The Blackshirts vs. The Big 10 – Part 5

By at June 7, 2011 | 1:49 AM | Print

Gone is the loathed Rich Rodriguez and hated defensive coordinator Greg Robinson. In comes Brady Hoke, offensive coordinator Al Borges and defensive guru Greg Mattison.

Hoke has given Nebraska fans fits before. He was the head coach of the same Ball State Cardinals squad that almost upset the Huskers in 2007. Quarterback Nate Davis racked up over 440 yards passing against the Cornhuskers that day.

Ball State’s was one of the toughest passing games to defend against in 2007 and 2008. However, people dismissed Hoke’s Cardinals because they were a MAC school. Now, Hoke and Borges bring that offense from San Diego State to Ann Arbor.

On offense, things start and stop with Denard Robinson, Michigan’s All-Everything quarterback. Known as “Shoelace” due to not tying them during games, Robinson chalked up a mere 4,000 yards of total yardage last season.

The offense returns nine starters with two of the most effective on the offensive line in center David Molk and guard Patrick Omameh. Roy Roundtree and Darryl Stonum return to lead the receiving corps while the running back role will be split early on by Michael Shaw and Vincent Smith.

Nine defensive starters return for a team that…well…was simply bad last year. Michigan was ranked No. 108 in scoring defense 35 points per game. There was a litany of choices for the Wolverines’ most embarrassing 2010 defensive moment. Michigan surrendered 37 points to UMass, 65 to Illinois, 35 to Indiana and 52 to Mississippi State.

Only one player is a preseason All-Big Ten defensive selection: Defensive tackle Ryan Van Bergen. This team is young and will need patience from the Wolverine faithful as they rebuild. Michigan did seem to perform better as a unit during their final spring scrimmage, but the offense was a small percentage of what’s to be expected from Hoke and Borges.
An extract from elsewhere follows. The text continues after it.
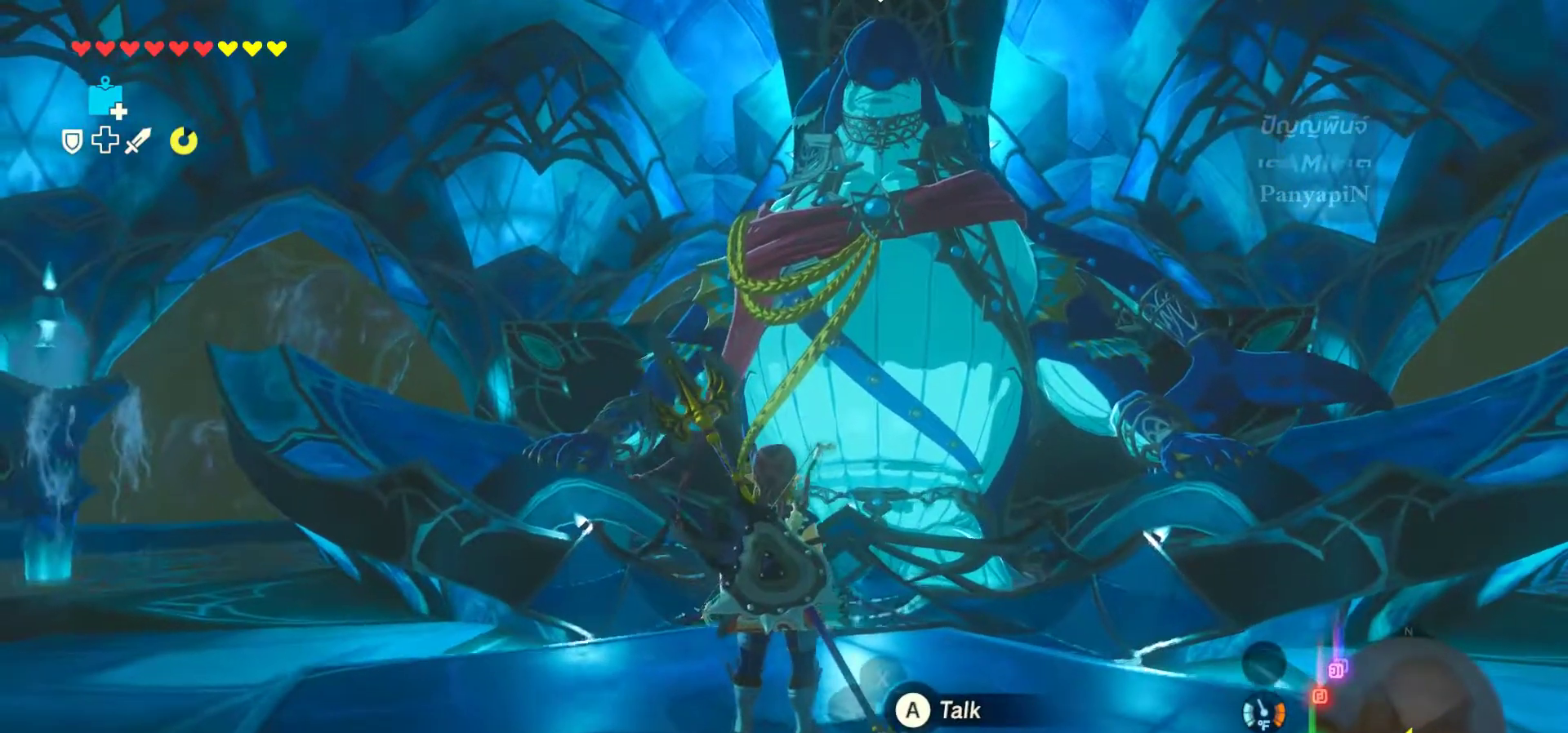
{"buttons": [], "left_stick": "center", "right_stick": "center", "events": []}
Many are curious about how Hoke will use Robinson this season. With RichRod, Robinson had plenty of freedom to break the structure of any play. With many designed runs, draws and one read passing plays, he gave Robinson the ability to make this offense work. Hoke won’t let him have that much freedom, but he realizes that until Robinson is comfortable in a more traditional offensive package, he may have to allow Shoelace to run free in the meantime.

Defensively, due to depth and expectations, there is nowhere to go but up for Mattison and the Wolverines. However, given that Mattison has been a coordinator that could be classified as “good but not great” thus far in his career, Michigan fans need to hope that he has learned a lot from being the Baltimore Raven’s defensive coordinator.

His hiring didn’t seem right at first, but it appears more appropriate as time goes on. Michigan’s schedule provides some relief, but many contests were the same that fans thought that they could could as automatic wins under Rodriguez. Notre Dame will be a great measuring stick before heading into conference play.

For Nebraska, there should be no issue with scoring on the Wolverines. The Blackshirts might be in for a long day, though. Lavonte David will need a much better game than he had against Texas’ Garrett Gilbert last year if Nebraska wants to be successful. The Cornhuskers must play assignment football and put a spy on Robinson to have success shutting the Michigan offense down.

There are no Michigan offensive players besides Robinson that stand out as potential distinct mismatches for the Blackshirts. Nebraska will be going against a better Michigan defense than last year, but there should be opportunities to score with relative ease.

Everyone in America wants to see Shoelace versus T-Magic. There’s no reason to think that the exciting competition won’t be seen at this point. One caveat though: If Robinson does go down, there is no Tate Forcier to pick up the slack.